_Stated exercise_
Return the following material unchanged, from the line with "collection date: 1934-11" to the line with "elevation (m): 1908", both lines included.

** Begin Data section **

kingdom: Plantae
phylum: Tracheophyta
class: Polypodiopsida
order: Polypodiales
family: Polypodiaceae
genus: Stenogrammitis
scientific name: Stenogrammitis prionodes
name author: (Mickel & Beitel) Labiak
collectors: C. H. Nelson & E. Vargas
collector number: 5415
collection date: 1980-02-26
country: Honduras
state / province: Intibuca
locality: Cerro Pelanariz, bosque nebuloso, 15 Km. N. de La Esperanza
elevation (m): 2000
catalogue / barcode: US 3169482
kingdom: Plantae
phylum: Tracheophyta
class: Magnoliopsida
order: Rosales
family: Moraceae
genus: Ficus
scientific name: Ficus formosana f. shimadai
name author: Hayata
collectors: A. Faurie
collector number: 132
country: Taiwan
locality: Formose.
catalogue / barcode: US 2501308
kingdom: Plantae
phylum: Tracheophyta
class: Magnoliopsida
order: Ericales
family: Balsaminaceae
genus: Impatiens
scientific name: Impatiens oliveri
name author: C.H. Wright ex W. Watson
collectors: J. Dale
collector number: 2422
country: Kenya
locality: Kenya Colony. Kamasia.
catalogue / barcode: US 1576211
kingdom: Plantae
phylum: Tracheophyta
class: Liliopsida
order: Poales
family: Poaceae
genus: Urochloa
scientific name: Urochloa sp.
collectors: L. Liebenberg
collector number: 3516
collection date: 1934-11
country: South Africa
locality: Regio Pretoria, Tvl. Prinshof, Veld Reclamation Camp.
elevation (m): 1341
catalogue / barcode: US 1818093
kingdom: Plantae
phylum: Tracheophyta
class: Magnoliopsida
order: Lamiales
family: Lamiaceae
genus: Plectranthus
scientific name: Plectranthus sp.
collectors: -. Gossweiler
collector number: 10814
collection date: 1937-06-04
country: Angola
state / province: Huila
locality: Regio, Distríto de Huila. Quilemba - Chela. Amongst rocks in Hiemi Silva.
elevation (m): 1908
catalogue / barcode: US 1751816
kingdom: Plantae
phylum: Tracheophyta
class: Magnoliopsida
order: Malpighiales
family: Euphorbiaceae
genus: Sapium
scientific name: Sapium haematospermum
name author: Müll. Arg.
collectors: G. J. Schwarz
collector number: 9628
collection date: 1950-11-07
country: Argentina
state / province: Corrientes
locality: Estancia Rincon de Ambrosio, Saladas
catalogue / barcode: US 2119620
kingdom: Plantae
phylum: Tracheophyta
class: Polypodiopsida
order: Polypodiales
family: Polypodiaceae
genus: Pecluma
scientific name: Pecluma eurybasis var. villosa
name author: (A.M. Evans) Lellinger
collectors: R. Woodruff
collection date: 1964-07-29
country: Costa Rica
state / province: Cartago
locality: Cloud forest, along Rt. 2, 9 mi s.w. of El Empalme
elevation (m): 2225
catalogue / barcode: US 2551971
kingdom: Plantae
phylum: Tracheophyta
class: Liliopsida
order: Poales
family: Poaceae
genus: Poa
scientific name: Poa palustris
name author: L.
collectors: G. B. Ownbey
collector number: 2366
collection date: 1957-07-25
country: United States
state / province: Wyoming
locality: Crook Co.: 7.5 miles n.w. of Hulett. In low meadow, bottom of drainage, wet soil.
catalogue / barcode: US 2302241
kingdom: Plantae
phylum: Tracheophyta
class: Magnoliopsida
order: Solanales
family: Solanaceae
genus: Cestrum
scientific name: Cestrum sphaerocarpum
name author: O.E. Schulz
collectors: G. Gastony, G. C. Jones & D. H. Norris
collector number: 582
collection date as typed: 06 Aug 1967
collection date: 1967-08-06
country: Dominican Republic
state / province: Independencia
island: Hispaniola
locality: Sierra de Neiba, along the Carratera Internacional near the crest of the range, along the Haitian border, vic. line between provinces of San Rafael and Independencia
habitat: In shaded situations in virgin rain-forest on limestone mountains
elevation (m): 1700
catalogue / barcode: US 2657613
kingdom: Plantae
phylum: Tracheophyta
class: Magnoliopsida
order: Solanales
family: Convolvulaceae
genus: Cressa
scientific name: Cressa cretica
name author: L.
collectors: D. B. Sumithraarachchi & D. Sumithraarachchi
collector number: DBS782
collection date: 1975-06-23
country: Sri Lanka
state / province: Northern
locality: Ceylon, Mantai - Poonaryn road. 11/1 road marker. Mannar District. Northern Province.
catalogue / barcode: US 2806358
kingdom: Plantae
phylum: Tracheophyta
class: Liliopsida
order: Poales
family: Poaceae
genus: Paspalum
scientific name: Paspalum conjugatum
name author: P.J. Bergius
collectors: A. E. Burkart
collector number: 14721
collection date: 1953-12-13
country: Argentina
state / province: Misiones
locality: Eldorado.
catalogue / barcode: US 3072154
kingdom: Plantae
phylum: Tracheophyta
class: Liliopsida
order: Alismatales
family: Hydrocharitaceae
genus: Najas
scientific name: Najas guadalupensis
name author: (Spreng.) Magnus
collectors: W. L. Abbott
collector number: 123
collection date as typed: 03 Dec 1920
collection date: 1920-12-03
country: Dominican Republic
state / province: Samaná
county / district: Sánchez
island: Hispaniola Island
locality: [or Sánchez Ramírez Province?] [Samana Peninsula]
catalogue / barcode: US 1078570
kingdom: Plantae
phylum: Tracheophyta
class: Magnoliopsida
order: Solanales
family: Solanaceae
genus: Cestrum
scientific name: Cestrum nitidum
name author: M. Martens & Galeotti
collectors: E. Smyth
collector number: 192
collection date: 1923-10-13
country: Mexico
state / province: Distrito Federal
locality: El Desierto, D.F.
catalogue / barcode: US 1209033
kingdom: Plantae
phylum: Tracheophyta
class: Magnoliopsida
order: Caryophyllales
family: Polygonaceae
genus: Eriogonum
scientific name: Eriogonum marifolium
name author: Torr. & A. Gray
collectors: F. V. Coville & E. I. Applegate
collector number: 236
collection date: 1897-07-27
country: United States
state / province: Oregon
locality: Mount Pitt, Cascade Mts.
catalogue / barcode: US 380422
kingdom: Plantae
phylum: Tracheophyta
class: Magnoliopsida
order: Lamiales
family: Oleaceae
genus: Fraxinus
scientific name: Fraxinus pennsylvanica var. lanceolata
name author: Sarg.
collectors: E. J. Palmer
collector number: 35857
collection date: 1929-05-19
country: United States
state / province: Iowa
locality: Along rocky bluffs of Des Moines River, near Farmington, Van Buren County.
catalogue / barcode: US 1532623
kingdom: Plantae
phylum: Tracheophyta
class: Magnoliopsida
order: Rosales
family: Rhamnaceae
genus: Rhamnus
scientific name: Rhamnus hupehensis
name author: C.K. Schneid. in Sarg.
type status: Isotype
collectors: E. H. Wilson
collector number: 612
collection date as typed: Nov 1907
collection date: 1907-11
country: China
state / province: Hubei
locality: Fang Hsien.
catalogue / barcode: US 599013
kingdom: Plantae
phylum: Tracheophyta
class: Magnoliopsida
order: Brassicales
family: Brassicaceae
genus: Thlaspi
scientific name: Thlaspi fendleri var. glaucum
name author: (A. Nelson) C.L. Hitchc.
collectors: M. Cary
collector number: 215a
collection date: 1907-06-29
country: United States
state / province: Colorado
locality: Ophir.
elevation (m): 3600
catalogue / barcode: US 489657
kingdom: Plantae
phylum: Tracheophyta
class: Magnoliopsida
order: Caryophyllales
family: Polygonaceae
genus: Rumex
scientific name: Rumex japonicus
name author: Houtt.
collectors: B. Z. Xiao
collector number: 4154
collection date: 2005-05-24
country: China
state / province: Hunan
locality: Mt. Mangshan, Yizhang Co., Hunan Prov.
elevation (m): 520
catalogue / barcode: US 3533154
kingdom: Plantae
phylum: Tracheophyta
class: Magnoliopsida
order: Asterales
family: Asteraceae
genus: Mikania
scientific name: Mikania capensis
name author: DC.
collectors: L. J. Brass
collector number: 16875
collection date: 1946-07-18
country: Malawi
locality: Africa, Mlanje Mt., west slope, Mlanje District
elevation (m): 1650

** End Data section **

_Expected answer_
collection date: 1934-11
country: South Africa
locality: Regio Pretoria, Tvl. Prinshof, Veld Reclamation Camp.
elevation (m): 1341
catalogue / barcode: US 1818093
kingdom: Plantae
phylum: Tracheophyta
class: Magnoliopsida
order: Lamiales
family: Lamiaceae
genus: Plectranthus
scientific name: Plectranthus sp.
collectors: -. Gossweiler
collector number: 10814
collection date: 1937-06-04
country: Angola
state / province: Huila
locality: Regio, Distríto de Huila. Quilemba - Chela. Amongst rocks in Hiemi Silva.
elevation (m): 1908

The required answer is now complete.